Чтобы уже не возвращаться к этому, забежав вперед, скажу, что в середине шестидесятых годов мне захотелось эти слова из книги «За далью – даль» – «Тут ни убавить, ни прибавить» – сделать названием того документального фильма о начале Великой Отечественной войны, который я задумал вместе с писателем Евгением Воробьевым и режиссером Василием Ордынским31
. Слова «Тут ни убавить, ни прибавить» были не только названием сперва сценария, а потом и фильма почти на всем протяжении нашей работы над ним, но были как бы и высшим смыслом того, во имя чего мы делали этот фильм, постоянным напоминанием о том, как именно надо его сделать.Мне до сих пор жаль, что в многотрудную пору выпуска этого фильма, – а вышел он на экран после долгих и жестоких споров, – мне пришлось заменить строку Твардовского, первоначально стоявшую в заголовке фильма, строкою собственного стихотворения – «Если дорог тебе твой дом…»32
. Стихотворение «Убей его» было тоже дорого мне памятью о самом трудном времени войны, но выбранная первоначально строка из «За далью – даль» намного больше отвечала сути сделанного нами фильма.К началу 1958 года, после того как я около трех лет снова редактировал «Новый мир», я надумал уехать на два-три года из Москвы в интересные для меня места, совмещая там писательскую работу с корреспондентской.
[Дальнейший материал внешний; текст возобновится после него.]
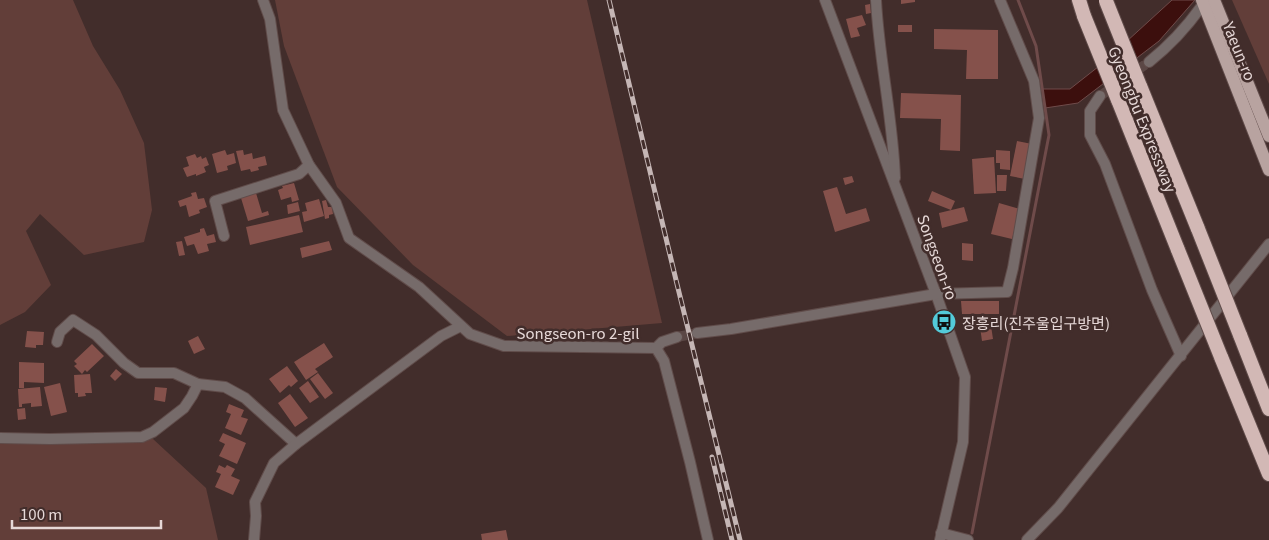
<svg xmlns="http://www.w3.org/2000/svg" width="1269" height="540" viewBox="0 0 1269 540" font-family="Georgia,'Noto Sans KR',serif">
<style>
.green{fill:#623e39}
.water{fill:#3c0f0d;stroke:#6f4b4a}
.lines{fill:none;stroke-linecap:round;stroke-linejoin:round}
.stream{stroke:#6f4b4a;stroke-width:3}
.building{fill:#85514b}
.minor-tunnel{stroke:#5b4745;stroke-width:10;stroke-dasharray:10 5;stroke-linecap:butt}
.minor-casing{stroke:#604c4a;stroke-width:12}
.major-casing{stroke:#604c4a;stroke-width:14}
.highway-casing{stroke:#604c4a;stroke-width:16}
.minor{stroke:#766b6a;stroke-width:10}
.major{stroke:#b8a3a0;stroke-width:12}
.highway{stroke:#d2b8b5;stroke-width:14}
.rail-casing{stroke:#c5b6b5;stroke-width:5}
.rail{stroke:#422d2b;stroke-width:3;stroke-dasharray:9;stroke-linecap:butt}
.highway-bridge-casing{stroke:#604c4a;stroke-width:16;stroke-linecap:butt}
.highway-bridge{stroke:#d2b8b5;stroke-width:14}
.labels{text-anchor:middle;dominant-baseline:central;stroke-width:5;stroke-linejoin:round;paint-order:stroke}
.street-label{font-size:15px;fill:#e6d8d7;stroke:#422d2b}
.poi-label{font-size:15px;fill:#e6d8d7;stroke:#422d2b;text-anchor:start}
</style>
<rect width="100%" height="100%" fill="#422d2b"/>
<g class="green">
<polygon points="0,0 73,0 93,46 120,90 144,143 152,210 144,242 84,255 40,214 26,231 51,285 25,312 0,325"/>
<polygon points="275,0 587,0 662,323 507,336 413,265 337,187 284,46"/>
<polygon points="1232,0 1269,0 1269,84"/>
<polygon points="0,435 52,441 153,439 206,488 218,540 0,540"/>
</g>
<polygon class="water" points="1172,0 1195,0 1159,41 1078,103 1045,108 1042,89 1070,89 1103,63"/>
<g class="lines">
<polyline class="stream" points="972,533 1049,135 1036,46 1018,0"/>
</g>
<g class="building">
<polygon points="901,0 915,0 915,2 901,4"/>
<polygon points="870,4 871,13 866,14 865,5"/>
<polygon points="862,15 866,25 857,28 860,36 851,38 846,19"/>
<rect x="898" y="25" width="14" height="7"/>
<polygon points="934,29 998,30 998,79 966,79 967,50 934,49"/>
<polygon points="901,93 961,95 960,151 940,150 941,119 900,118"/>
<polygon points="1017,141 1032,144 1025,179 1010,176"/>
<polygon points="225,150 227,155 234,153 236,163 227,166 228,170 217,173 212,154"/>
<polygon points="243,150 244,155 252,153 253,159 265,156 267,165 258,167 259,170 251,172 250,169 241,171 236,151"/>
<polygon points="996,150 1010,151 1010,170 1000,169 1000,163 996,163"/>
<polygon points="195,154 197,158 201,156 202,159 206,157 209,165 204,167 206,172 196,176 196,174 187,177 183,168 189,166 186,157"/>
<polygon points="994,157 996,193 974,194 972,159"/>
<polygon points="997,175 1007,175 1006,191 997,191"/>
<polygon points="852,176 854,182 845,185 843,178"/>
<polygon points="294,183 299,200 292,202 291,197 281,200 278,190 283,188 282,186"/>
<polygon points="837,187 846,214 866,208 870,221 835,232 823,191"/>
<polygon points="932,191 955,201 951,210 928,201"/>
<polygon points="196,192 198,199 204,198 207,207 199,210 200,213 189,217 186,205 180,207 178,201 192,196 191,193"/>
<polygon points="256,193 262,213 268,211 269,215 248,221 241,198"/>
<polygon points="319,199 324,216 304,222 302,212 307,211 305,203"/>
<polygon points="326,200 328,207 332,207 333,214 329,215 329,218 325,219 322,201"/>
<polygon points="298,202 300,211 288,214 287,205"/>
<polygon points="999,203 1020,209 1012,239 991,234"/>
<polygon points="964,207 968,221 942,228 939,213"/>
<polygon points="299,215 303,232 250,245 246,227"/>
<polygon points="204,228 207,236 214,234 216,242 207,244 209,251 198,254 194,244 187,246 184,237 200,232 200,229"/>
<polygon points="182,241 185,255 179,256 176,242"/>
<polygon points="329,241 332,250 302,258 300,248"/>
<polygon points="962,243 973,244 973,261 962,260"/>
<polygon points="961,301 999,301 999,314 962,314"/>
<polygon points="990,319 993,339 982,341 979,320"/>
<polygon points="27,331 44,332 43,345 36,345 36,348 25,347"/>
<polygon points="198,336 205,349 194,354 188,341"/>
<polygon points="324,343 333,357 315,369 318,372 306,380 294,362"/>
<polygon points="92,344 104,356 87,372 85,370 82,374 74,366 77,364 74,361"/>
<polygon points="19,362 44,363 44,383 24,382 24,388 19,388"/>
<polygon points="287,366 298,381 291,387 289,385 280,393 269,379"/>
<polygon points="116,369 122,374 115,381 110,376"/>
<polygon points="318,373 333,393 325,399 310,379"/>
<polygon points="90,374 92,393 85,393 86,396 78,397 78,393 75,393 74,375"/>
<polygon points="308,381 319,397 310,403 299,388"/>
<polygon points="60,383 67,412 51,416 44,387"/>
<polygon points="40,387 42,406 31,407 31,403 22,404 22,407 19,407 18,389"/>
<polygon points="155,387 167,388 165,402 154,400"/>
<polygon points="290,394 308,418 295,427 278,403"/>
<polygon points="229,404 244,410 241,417 248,419 241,435 225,428 231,414 226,412"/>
<polygon points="25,408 26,419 18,420 17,409"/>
<polygon points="223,433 246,443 237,464 219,456 225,444 219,441"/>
<polygon points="219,465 225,468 227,465 235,469 231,476 240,480 233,495 215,487 221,474 216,472"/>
<polygon points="506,530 508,540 482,540 481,534"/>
</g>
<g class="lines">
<g class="minor-tunnel">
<polyline points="1100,96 1149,62"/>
<polyline points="677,337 697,333"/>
</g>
<defs>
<g id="minor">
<polyline points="263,0 270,19 283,110 309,165 336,203 349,238 419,287 470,334 504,346 656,348 662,342 677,337"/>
<polyline points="825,0 936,294 965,377 963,442 940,540"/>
<path d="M876,0C879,60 893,118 895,178"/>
<path d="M1149,62C1169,46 1186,28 1201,7"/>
<polyline points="1100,96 1090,111 1090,135 1105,164 1152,290 1181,356"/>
<polyline points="224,236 215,201 299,174 309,165"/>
<polyline points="697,333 731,329 936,294 1007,292 1013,268 1039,118 1034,81 1000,0"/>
<polyline points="57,342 60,332 73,320 96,335 124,363 138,373 174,373 198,384"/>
<polyline points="656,348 664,361 690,462 708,540"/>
<polyline points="0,438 50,439 142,437 153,432 184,408 192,396 198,384 225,387 245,398 296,444"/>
<polyline points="941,533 968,540"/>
<polyline points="254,540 256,516 255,502 274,463 296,444 441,336 461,326"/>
<polyline points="1027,540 1058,508 1269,244"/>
</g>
<g id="major">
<polyline points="1202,0 1269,170"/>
<polyline points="1214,0 1269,136"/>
</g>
<g id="highway">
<polyline points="1079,0 1084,16"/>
<polyline points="1140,86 1198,229"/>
<polyline points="1118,100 1178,250"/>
<polyline points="1240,335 1269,409"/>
<polyline points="1221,357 1269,474"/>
</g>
</defs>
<use href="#minor" class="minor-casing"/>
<use href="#major" class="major-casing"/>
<use href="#highway" class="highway-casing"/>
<use href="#minor" class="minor"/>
<use href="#major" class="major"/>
<use href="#highway" class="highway"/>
<defs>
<g id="rail">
<polyline points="609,0 676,280 740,540"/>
<polyline points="712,457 732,540"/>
</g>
</defs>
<use href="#rail" class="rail-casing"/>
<use href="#rail" class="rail"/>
<defs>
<g id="highway-bridge">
<polyline points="1106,1 1140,86"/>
<polyline points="1084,16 1118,100"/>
<polyline points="1198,229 1240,335"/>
<polyline points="1178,250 1221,357"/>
</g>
</defs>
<use href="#highway-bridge" class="highway-bridge-casing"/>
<use href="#highway-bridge" class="highway-bridge"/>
</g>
<defs>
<symbol id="bus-disc" viewBox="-11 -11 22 22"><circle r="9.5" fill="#53cbda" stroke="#422d2b"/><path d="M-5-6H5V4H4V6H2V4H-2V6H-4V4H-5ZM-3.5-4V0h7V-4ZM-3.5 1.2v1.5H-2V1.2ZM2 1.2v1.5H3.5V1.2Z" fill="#111"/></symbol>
</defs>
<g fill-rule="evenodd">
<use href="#bus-disc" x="930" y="308" width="28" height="28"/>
</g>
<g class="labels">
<g class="street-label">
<text transform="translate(1240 51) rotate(68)">Yaeun-ro</text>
<text transform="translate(1143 119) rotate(68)">Gyeongbu Expressway</text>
<text transform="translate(938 257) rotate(70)">Songseon-ro</text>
<text x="578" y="332">Songseon-ro 2-gil</text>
</g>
<g class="poi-label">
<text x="962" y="322">장흥리(진주울입구방면)</text>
</g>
</g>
<path d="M12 520v8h149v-8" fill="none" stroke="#e6d8d7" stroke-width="2.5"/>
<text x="20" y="520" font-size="15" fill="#e6d8d7" stroke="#422d2b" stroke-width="4" paint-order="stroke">100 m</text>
</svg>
В редакции «Правды» в принципе одобрили мое намерение поехать ее разъездным корреспондентом по республикам Средней Азии, а мои ташкентские друзья готовы были гостеприимно принять меня в Ташкенте, если я на эти два-три года переселюсь туда вместе с семьей.
Осенью 1958 года, уже живя в Ташкенте, я получил от Твардовского полусерьезное-полушутливое послание на бланке «Нового мира».
«Дорогой Константин Михайлович!
Надеюсь, ты не станешь отказываться от тех слов, коими при передаче дел ко мне ты обещал журналу свое сотрудничество. Я их хорошо помню, есть и свидетели. Не откажи уведомить: что ты сможешь дать нам в 59 (хотя бы) году…
Желаю тебе всего доброго под Ташкентскими кущами.
Твой
Весной 1959 года, помнится, в первый же день приезда из Ташкента в Москву, я зашел к Твардовскому в «Новый мир». Дел у меня не было, просто потянуло зайти в журнал. Твардовский был приветлив, шутил: как же я теперь буду представлен на близящемся съезде Союза писателей33
– как московский или как ташкентский писатель? Расспрашивал о моей работе в Средней Азии – где был и что видел… Я чувствовал его доброе отношение к себе, но не только это. В противоположность некоторым другим моим московским товарищам по профессии, он с серьезным одобрением относился, к тому, что я на довольно долгий срок уехал в Среднюю Азию и, оторвавшись от привычной литературной жизни, с другим сталкиваюсь и о другом думаю. Он смотрел на это как на писательскую необходимость переменить на время жизнь, по-другому оглядеться вокруг и по-другому посмотреть на себя. Не выдаю то, что я сейчас сказал, за слова Твардовского, но разговор с ним в тот день шел примерно об этом.